Die Auswahl des richtigen Bioreaktors hängt davon ab, das richtige Gleichgewicht zwischen Faktoren wie Skalierbarkeit, Kosten und den spezifischen Bedürfnissen der Zellen zu finden, um sicherzustellen, dass sie effektiv wachsen und gedeihen für die Produktion von kultiviertem Fleisch.
Wie kann die Scherbelastung bei der großtechnischen Produktion von kultiviertem Fleisch reduziert werden?
Die Minimierung der Scherbelastung bei der großtechnischen Produktion von kultiviertem Fleisch erfordert sorgfältige Anpassungen des Bioreaktordesigns und -betriebs. Faktoren wie Impellertyp, Reaktorform und Mischeinstellungen spielen eine Schlüsselrolle.Beispielsweise kann die Reduzierung der Laufradspitzengeschwindigkeiten oder die Wahl spezifischer Laufraddesigns die Scherkräfte verringern, während dennoch eine ordnungsgemäße Durchmischung und Sauerstoffzufuhr gewährleistet wird, die für das Zellwachstum entscheidend sind.
Ein weiteres nützliches Werkzeug in diesem Prozess ist Computational Fluid Dynamics (CFD). CFD-Simulationen ermöglichen es Ingenieuren, Strömungsmuster und Scherverteilung im Detail zu untersuchen, was ihnen hilft, fundierte Designanpassungen vorzunehmen.
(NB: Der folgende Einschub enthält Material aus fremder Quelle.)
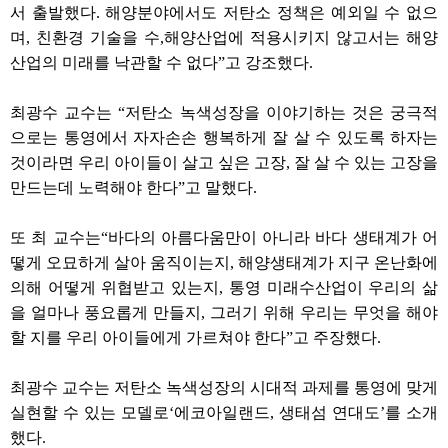
서 출발했다. 해양분야에서도 저탄소 정책은 예외일 수 없으
며, 친환경 기술을 수,해양산업에 적용시키지 않고서는 해양
산업의 미래를 낙관할 수 없다”고 강조했다.
최광수 교수는 “저탄소 녹색성장을 이야기하는 것은 궁극적
으로는 통영에서 자자손손 행복하게 잘 살 수 있도록 하자는
것이라면 우리 아이들이 살고 싶은 고장, 잘 살 수 있는 고장을
만드는데 노력해야 한다”고 말했다.
또 최 교수는“바다의 아름다움만이 아니라 바다 생태계가 어
떻게 오묘하게 살아 움직이는지, 해양생태계가 지구 온난화에
의해 어떻게 위협받고 있는지, 통영 미래수산업이 우리의 삶
을 얼마나 풍요롭게 만들지, 그러기 위해 우리는 무엇을 해야
할 지를 우리 아이들에게 가르쳐야 한다”고 주장했다.
최광수 교수는 저탄소 녹색성장의 시대적 과제를 통영에 맞게
실현할 수 있는 모델로‘에코아일랜드, 생태섬 연대도’를 소개
했다.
Darüber hinaus bieten schaukelnde oder wellengemischte Bioreaktoren eine sanftere Alternative zu traditionellen Rührkesselsystemen, da sie von Natur aus geringere Scherkräfte erzeugen. Die Integration von Echtzeitüberwachung mit fortschrittlichen Sensoren und prädiktiven Steuerungsalgorithmen kann zusätzlich dazu beitragen, die Scherspannung innerhalb sicherer Grenzen zu halten und so einen reibungsloseren Produktionsprozess zu gewährleisten.